» EXTRACT TO READ
---------------
The Flash Services PMI index increased to a four-month high of 61.1 in July from last month's final print of 60.5, while manufacturing PMI was at a three-month high of 58.5 from 58.3 in June. A Purchasing Managers' Index reading above 50 denotes expansion in activity, while a print below 50 indicates contraction.
"The Flash Composite Output Index signalled continued robust growth in India's private sector," Pranjul Bhandari, chief India economist at HSBC, said in the release. "The rise in output in July was led by a further increase in business activity in the manufacturing sector, while the pace of expansion in services output also accelerated and remained well above its long-run average," Bhandari noted.
New business intakes and output rose sharply in July thanks to favourable market conditions, which underpinned the upturn in private sector activity this month, S&P Global said. Firms surveyed by S&P Global also mentioned buoyant client appetite, enhanced technology and a greater number of events behind the rise in activity.
---------------
» TASK SET
A: In the PMI report, what was the manufacturing PMI reading in July?
B: Please write the next part of the PMI report, picking up after its last sentence.
The listing that follows is not needed.
---------------
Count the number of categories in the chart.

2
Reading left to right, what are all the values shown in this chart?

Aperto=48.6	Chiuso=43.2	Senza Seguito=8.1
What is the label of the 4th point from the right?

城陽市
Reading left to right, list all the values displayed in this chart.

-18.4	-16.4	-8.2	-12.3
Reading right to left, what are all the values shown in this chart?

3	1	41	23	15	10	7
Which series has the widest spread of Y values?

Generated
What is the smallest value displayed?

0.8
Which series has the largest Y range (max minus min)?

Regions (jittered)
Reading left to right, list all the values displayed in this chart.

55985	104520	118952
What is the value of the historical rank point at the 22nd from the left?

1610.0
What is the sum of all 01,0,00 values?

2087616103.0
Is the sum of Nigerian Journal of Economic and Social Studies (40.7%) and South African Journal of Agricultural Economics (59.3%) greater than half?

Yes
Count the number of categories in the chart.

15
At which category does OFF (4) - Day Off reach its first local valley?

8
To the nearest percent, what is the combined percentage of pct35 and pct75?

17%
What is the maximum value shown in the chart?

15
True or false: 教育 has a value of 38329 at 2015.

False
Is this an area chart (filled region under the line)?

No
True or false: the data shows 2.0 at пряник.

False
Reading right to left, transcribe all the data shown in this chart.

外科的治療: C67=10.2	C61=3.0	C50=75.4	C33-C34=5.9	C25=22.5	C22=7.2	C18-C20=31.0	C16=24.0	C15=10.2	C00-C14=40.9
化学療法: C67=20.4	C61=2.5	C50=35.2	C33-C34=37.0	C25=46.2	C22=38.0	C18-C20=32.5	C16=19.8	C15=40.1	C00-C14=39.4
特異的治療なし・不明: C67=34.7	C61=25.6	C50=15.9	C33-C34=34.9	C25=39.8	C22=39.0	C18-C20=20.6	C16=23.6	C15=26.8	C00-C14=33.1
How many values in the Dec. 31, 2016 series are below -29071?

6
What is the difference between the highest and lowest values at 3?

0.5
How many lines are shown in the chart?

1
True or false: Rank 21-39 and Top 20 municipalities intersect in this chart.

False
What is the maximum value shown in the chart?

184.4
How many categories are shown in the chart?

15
---------------
» REPLIES
A: 58.5, a three-month high.

B:
Backlog of work rose in July, which prompted firms to hire staff at one of the fastest pace in over 18 years, S&P Global said. "Besides taking on additional workers, goods producers lifted buying levels at the fastest pace in three months."
Inflationary pressures rose in July on the back of higher material, transportation and labour costs, S&P Global said. In particular, selling prices rose to the greatest extent since February 2013. Manufacturers particularly noted higher prices for coal, leather, pharma products, rubber and steel. Service providers specifically cited eggs, meat and vegetables as sources of inflation, S&P Global said.
"A pick up in cost pressures, alongside positive demand trends, reportedly encouraged companies in India to increase their own selling prices in July," it said. The overall rate of charge inflation was the highest in over 11 years.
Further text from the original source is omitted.